Transparence & long terme
La transparence et en particulier la lutte contre l’éco-blanchiment sous-tendent les différents textes adoptés. Rien n’interdit de mettre en avant la durabilité d’investissements, indices de référence ou instruments financiers si cette caractéristique est clairement définie et il est possible de procéder à des vérifications grâce à des indicateurs et informations traçables et comparables.
Le Règlement SDR va exactement dans ce sens. Mais il va au-delà de la simple obligation de publication de données en exigeant aussi une classification des produits financiers - mandats et fonds d’investissement - selon 3 catégories définies par la Commission :
1/ les produits « durables » visant des objectifs environnementaux et/ou sociaux,
2/ les produits qui font « la promotion de caractéristiques environnementales ou sociales » et
3/ les autres produits. La frontière entre les deux premières catégories reste assez floue et malheureusement, les textes techniques censés apporter une clarification ne seront disponibles qu’après l’entrée en vigueur du Règlement (mars 2021). De plus, comme cela a été le cas pour de nombreux textes réglementaires dernièrement, les indicateurs et informations requis atteignent un tel degré de complexité et technicité que l’application du Règlement devient très difficile, voire irréalisable. C’est pourquoi le secteur financier réclame d’une seule voix une simplification de la teneur et du nombre d’indicateurs exigés.
Concernant plus spécifiquement le reporting de ces informations durables conformément aux exigences du Règlement SDR, la Commission travaille en parallèle sur la Directive sur la publication d’informations non-financières.

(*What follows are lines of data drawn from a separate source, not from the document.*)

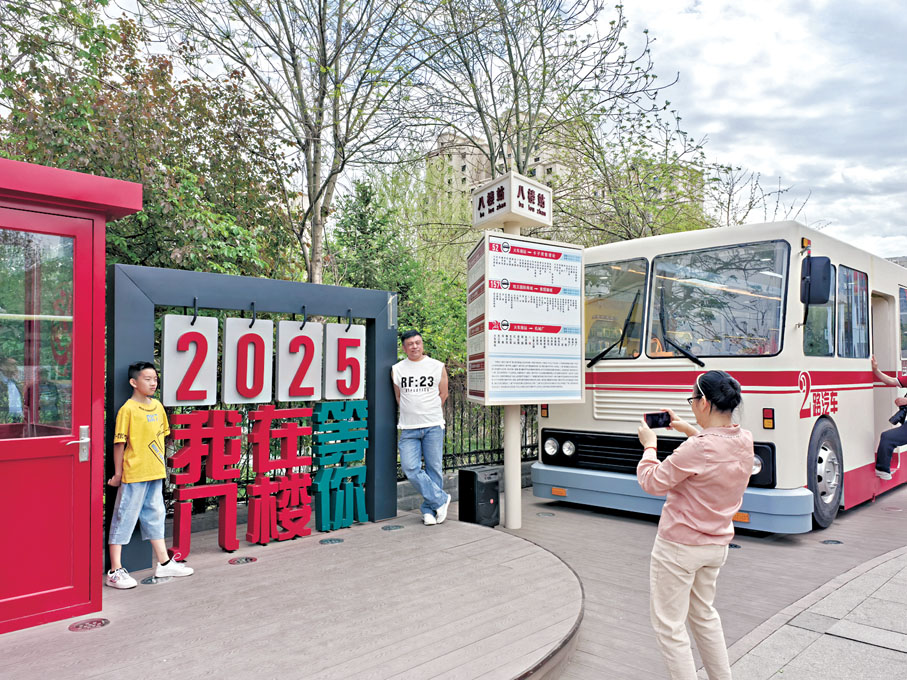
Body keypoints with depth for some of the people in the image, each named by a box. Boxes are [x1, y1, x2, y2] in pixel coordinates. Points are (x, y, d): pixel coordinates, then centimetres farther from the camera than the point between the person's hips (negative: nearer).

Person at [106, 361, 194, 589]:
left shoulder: (157, 406, 8)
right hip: (133, 474, -7)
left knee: (155, 515, 16)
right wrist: (118, 473, -9)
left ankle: (164, 563, 27)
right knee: (124, 518, 2)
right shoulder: (127, 409, -13)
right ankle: (115, 571, 12)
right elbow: (119, 443, -11)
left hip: (155, 472, 7)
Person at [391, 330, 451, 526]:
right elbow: (398, 397, 15)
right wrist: (412, 414, 11)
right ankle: (441, 499, 5)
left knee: (433, 469, 2)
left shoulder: (437, 367, 4)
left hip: (433, 427, -1)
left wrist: (428, 412, 11)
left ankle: (429, 509, 16)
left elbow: (443, 395, 12)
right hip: (408, 429, 1)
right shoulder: (397, 369, 6)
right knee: (411, 469, -9)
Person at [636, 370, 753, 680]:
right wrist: (686, 429, 16)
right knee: (703, 613, 27)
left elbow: (653, 483, -17)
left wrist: (649, 445, -3)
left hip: (679, 546, -8)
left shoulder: (697, 448, -29)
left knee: (669, 625, 7)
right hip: (717, 545, 8)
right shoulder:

Cette Directive ne s’applique qu’à un nombre restreint d’entreprises : les entreprises européennes avec minimum 500 employés, ou 34 M€ de revenu annuel ou 17 M€ sur leur bilan. Or l’univers d’investissement des fonds dits durables, quelle que soit leur catégorie selon la CE, ne se limite pas aux grandes capitalisations cotées en Europe.

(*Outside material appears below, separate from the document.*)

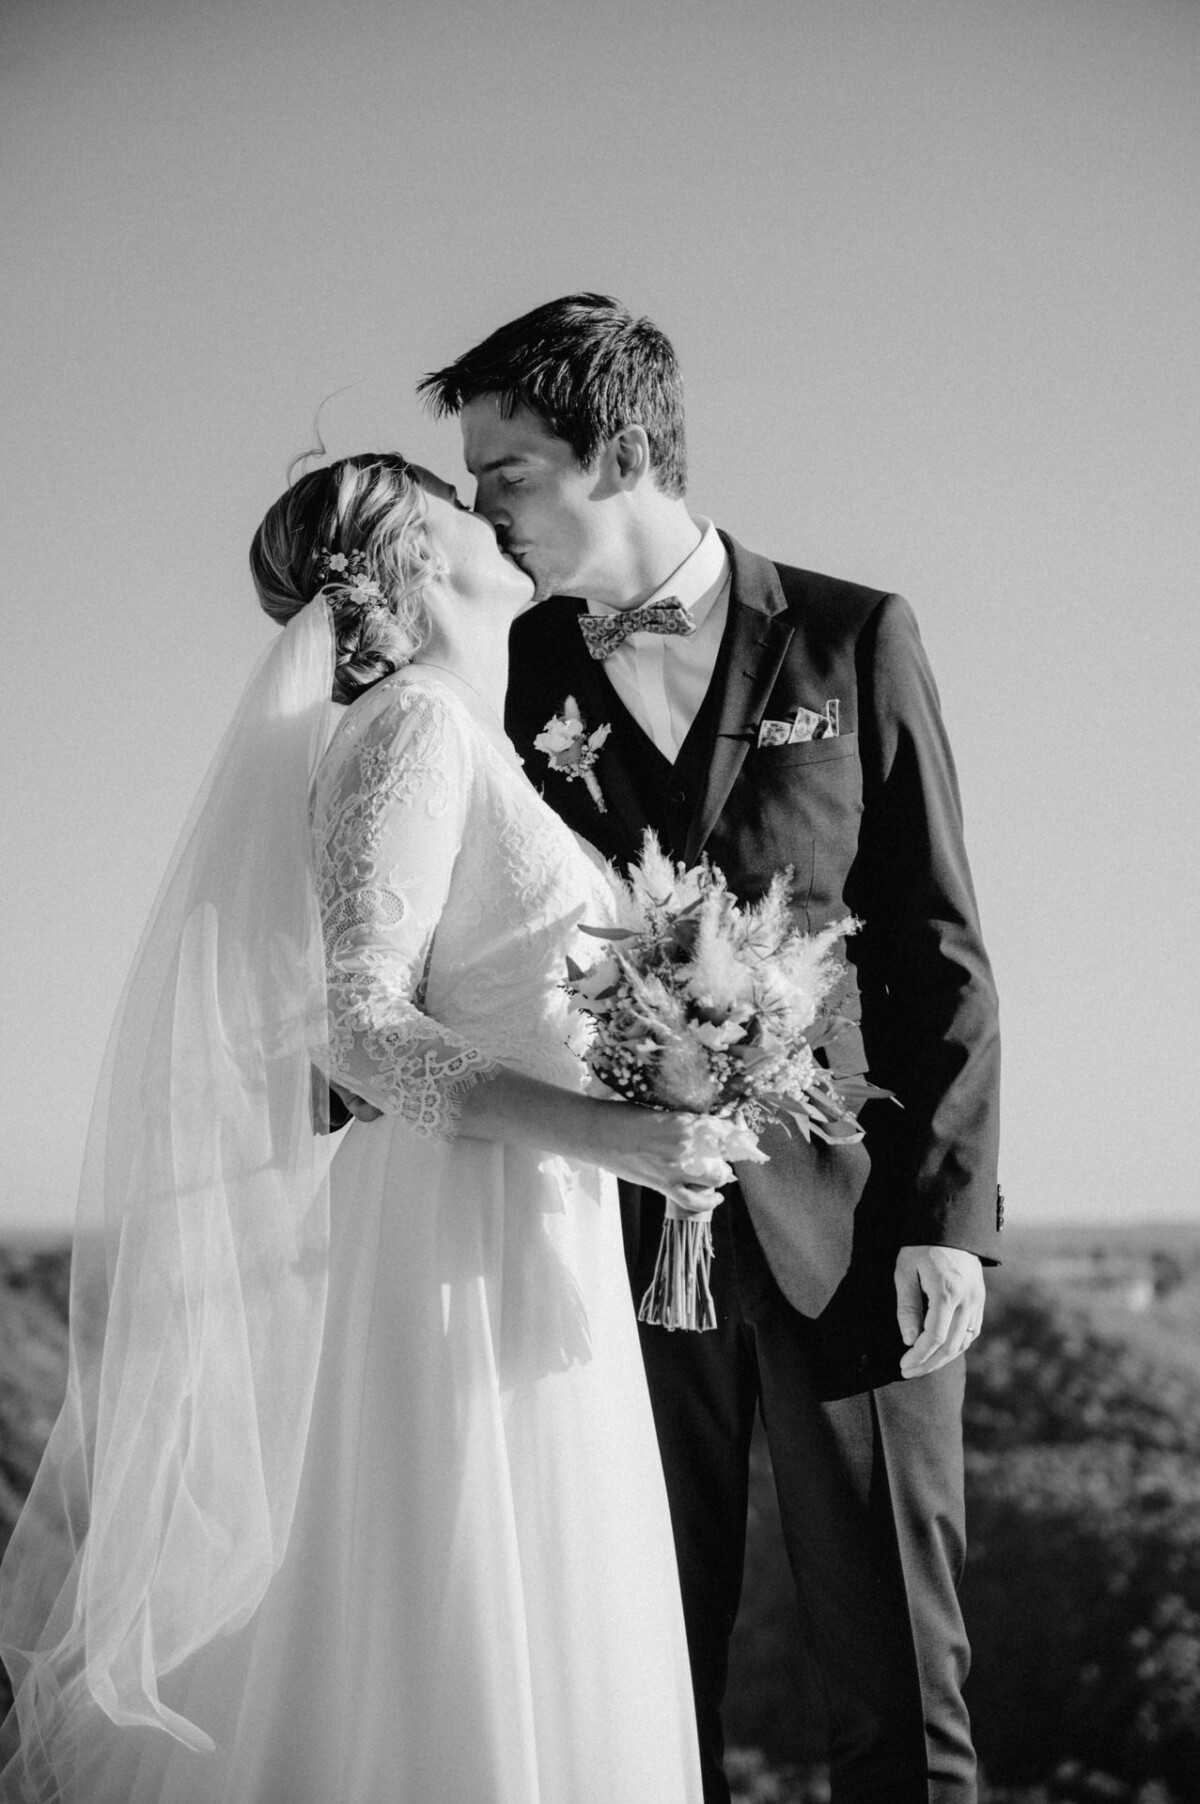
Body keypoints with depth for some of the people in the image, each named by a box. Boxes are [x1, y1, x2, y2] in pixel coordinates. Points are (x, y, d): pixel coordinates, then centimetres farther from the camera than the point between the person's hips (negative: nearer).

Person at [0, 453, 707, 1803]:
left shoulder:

Notons enfin que le Règlement SDR s’applique également aux portefeuilles investis en obligations souveraines. Toutefois, tous les indicateurs requis ont été conçus et formulés pour l’analyse des entreprises et sont donc difficilement transposables à l’analyse d’un pays.
L’impact de la Directive mentionnée ci-dessus et du règlement SRD est colossal et crée une charge de reporting qui exige une remise en question des stratégies des entreprises ou des investissements, de leur mise en œuvre et des politiques déployées en matière de communication sur la durabilité.
Le défi est donc considérable pour la CE car il faut trouver un difficile équilibre entre :
- le besoin criant de standardisation d’un secteur qui est passé du statut d’« investissement de niche » à « secteur qui peut contribuer à résoudre les urgences environnementales » et
- le besoin d’éviter des effets non désirés dus à une réglementation trop fermée et peu flexible menant à un système de procédures, obligations administratives et de reporting excessif et potentiellement contreproductif.
Pour rappel, il s’agit, in fine, de trouver près de 180 Mds€ par an pour financer le Programme européen de développement durable à l’horizon 2030.